___ Bloc de texte ___
LE RYTHME AFRICAIN DANS LES PSAUMES

A l’influence du grégorien il faut ajouter celle du rythme africain qui donne à cette musique cette joie et cette vie pleine d’espérance. Ce rythme n’est pas facile à saisir car il est avant tout dans la peau ! « Les finales de mots restent “en l’air” et l’on repart avant ou après le frappé de percussion ! Et j’ai été long à comprendre que c’était la cause du dynamisme, de la vie de l’élan ! » Il fallait ce rythme si difficile à saisir pour la psalmodie en français. Le Père Catta eut alors l’idée de rythmer le texte en prenant appui sur des syllabes (jamais plus de 4, ce qui exigeait d’ajouter des appuis par rapport à la coupure naturelle du texte) pour que le temps d’une mesure ne bouge pas. Le rythme étant imprimé par le tam-tam, il fallut de longues classes de chant pour arriver à faire chanter la communauté pas toujours enthousiaste : « On ne va pas passer son temps à savoir s’il y a 1, 2, 3 ou 4 syllabes ! ». Même le Père de Ribes conseilla d’abandonner ces rythmes trop compliqués. « Un peu énervé, j’ai répondu qu’il suffisait de compter jusqu’à 4 ! » Il demanda un an de répit (65-66), ce qui lui fut heureusement accordé.
 

UNE CITROUILLE MAGIQUE

C’est l’indicatif de la radio à l’heure des nouvelles qui éveilla l’attention du Père Catta. Quel était cet instrument à cordes qui résonnait si bien ? Les villageois de Keur Moussa lui répondirent qu’il s’agissait d’une guitare. C’est le conservateur du musée de Dakar, Monsieur Houis, qui lui dit que c’était une kora et promit de lui en procurer une. Ce qu’il fit très vite avec en plus un balafon, sorte de xylophone géant qui résonne dans des noix de coco vidées. Les cordes de la kora étaient détendues et son utilisation incompréhensible. Père Catta invita alors deux jeunes musiciens mandingues joviaux qui ne savaient pas un mot de français. Le courant passa toutefois. Mais entre la langue et l’absence totale de méthode, le Père Catta dut reconnaître qu’il ne pourrait jamais apprendre.
___ Données fournies ___
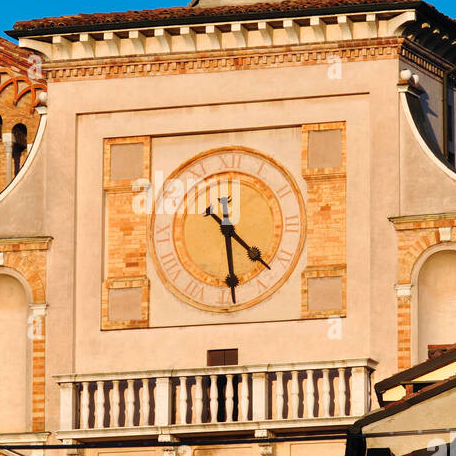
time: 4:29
___
___ Données fournies ___
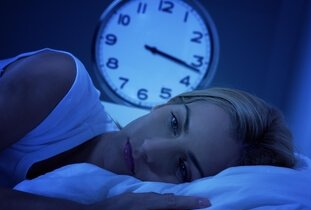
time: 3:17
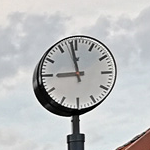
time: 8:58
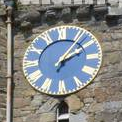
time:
___
___ Données fournies ___
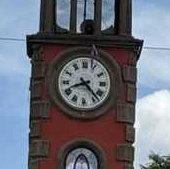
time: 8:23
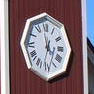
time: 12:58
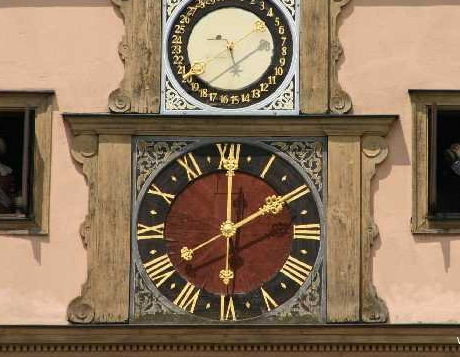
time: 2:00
___
> **Consigne à suivre**: Reproduisez fidèlement le passage du bloc de texte ci-dessus qui va de "UNE CITROUILLE MAGIQUE" à "pourrait jamais apprendre.".

> **Réponse ci-dessous**:
UNE CITROUILLE MAGIQUE

C’est l’indicatif de la radio à l’heure des nouvelles qui éveilla l’attention du Père Catta. Quel était cet instrument à cordes qui résonnait si bien ? Les villageois de Keur Moussa lui répondirent qu’il s’agissait d’une guitare. C’est le conservateur du musée de Dakar, Monsieur Houis, qui lui dit que c’était une kora et promit de lui en procurer une. Ce qu’il fit très vite avec en plus un balafon, sorte de xylophone géant qui résonne dans des noix de coco vidées. Les cordes de la kora étaient détendues et son utilisation incompréhensible. Père Catta invita alors deux jeunes musiciens mandingues joviaux qui ne savaient pas un mot de français. Le courant passa toutefois. Mais entre la langue et l’absence totale de méthode, le Père Catta dut reconnaître qu’il ne pourrait jamais apprendre.